Ted Ginn is back as the team's return specialist. Kendall Hunter was already coming on as the smaller, quicker change of pace to Frank Gore. The addition of Brandon Jacobs means that there are even less snaps at running back to go around.

No running back caught more than 17 passes last year, and the team will surely emphasize throwing to the wide receivers more with the investments made at the position. Exactly how do the 49ers plan to have their second-round pick pay immediate dividends while they are in this championship window?

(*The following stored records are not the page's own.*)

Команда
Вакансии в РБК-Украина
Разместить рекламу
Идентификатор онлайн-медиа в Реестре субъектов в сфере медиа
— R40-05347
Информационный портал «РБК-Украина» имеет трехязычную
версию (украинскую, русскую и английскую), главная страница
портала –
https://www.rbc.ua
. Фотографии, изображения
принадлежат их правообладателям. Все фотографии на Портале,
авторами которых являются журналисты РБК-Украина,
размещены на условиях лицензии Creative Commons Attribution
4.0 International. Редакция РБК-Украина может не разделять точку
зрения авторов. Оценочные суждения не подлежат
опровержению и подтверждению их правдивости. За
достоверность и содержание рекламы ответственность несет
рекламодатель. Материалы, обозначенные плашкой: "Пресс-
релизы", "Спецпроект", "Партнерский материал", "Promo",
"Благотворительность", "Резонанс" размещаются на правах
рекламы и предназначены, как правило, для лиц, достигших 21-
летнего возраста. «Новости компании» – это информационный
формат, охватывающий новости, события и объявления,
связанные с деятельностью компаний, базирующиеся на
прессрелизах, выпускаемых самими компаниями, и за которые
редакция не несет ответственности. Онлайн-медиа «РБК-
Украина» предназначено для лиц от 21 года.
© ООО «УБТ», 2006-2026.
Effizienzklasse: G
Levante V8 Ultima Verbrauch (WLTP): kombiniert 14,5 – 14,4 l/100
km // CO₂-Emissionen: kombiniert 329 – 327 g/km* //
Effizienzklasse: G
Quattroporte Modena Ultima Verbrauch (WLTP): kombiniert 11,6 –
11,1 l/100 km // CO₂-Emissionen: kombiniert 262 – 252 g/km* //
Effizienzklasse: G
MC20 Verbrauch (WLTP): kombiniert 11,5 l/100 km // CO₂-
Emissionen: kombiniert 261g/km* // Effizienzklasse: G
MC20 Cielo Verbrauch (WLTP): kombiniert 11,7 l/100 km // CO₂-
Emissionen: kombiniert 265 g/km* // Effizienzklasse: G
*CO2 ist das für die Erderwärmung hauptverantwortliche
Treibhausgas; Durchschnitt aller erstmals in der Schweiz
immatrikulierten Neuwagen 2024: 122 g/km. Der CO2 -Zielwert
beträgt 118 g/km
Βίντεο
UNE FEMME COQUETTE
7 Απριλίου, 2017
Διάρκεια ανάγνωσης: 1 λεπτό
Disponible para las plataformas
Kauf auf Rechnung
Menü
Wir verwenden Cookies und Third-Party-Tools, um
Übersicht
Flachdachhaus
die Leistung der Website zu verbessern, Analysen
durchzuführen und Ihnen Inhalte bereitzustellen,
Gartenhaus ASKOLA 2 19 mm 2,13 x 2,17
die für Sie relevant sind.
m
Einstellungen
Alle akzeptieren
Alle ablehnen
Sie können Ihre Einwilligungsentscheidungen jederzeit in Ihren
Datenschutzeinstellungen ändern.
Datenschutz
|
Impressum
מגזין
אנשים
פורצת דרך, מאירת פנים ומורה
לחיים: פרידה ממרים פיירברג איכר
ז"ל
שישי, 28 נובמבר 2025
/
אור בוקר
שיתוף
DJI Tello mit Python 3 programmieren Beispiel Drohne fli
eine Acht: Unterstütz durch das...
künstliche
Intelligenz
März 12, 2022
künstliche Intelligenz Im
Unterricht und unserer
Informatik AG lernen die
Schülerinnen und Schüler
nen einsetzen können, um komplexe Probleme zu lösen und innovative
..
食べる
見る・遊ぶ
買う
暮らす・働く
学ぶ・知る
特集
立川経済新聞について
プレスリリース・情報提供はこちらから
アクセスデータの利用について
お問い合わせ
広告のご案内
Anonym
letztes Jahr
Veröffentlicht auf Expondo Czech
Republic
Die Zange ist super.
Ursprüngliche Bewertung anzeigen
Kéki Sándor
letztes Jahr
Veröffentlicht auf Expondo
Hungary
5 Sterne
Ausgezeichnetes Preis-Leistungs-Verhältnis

Unfortunately, James is ineligible to participate in the OTAs and minicamp because of Oregon's June 15 graduation date, but coaches' comments could illuminate our understanding of his role.


Will fourth-round guard Joe Looney be cleared to practice before training camp?

After getting cute at the end of third and beginning of the fourth round, the 49ers missed out on a few guards and moved back up to get Joe Looney, who suffered a broken foot at the Senior Bowl.

Eric Branch of the San Francisco Chronicle reported after the draft that Looney was expected to get clearance by mid-June. He could compete with Alex Boone and Mike Person to start at right guard in training camp, but completely missing OTAs may make it more difficult for Looney to win the job.


Darius Fleming's injury = Cam Johnson's opportunity?

Fifth-round outside linebacker Darius Fleming had a good shot to make the 49ers carry a fourth pass-rusher this year. He was one of the better speed rushers in the draft.

Seventh-round pick Cam Johnson isn't as explosive as Fleming and was likely drafted with an eye towards a practice squad spot. With Fleming out for the year after an ACL tear, though, Johnson could get the opportunity to impress the team enough to force them to carry him and avoid losing him when they attempt to stash him on the practice squad.


Can Chris Owusu or Nathan Palmer beat the odds to earn a roster spot?

Owusu's story is compelling as a terrific size/speed specimen who fell out of the draft after three concussions in a 13-month period. He also played his college football at Stanford under 49ers head coach Jim Harbaugh until last year and made a good impression during the rookie minicamp.

CSNBayArea's Matt Maiocco reported that Palmer got the largest signing bonus ($10,000) of any 49ers undrafted free agent. He was also impressed by Palmer at the team's rookie minicamp. 

Michael Crabtree, Manningham, Moss, Jenkins and Ted Ginn (his contract is partially guaranteed) are almost sure to make the team, and James's selection means they'll likely carry four running backs. If a sixth wide receiver is carried, Kyle Williams, who was impressive before his postseason meltdown, has to be the favorite.

In reality, Owusu and Palmer's chances of making the final 53-man roster are barely more than zero, but they can use the stage to create enough buzz for a wide receiver-poor team to pick them up when they are likely let go later this summer.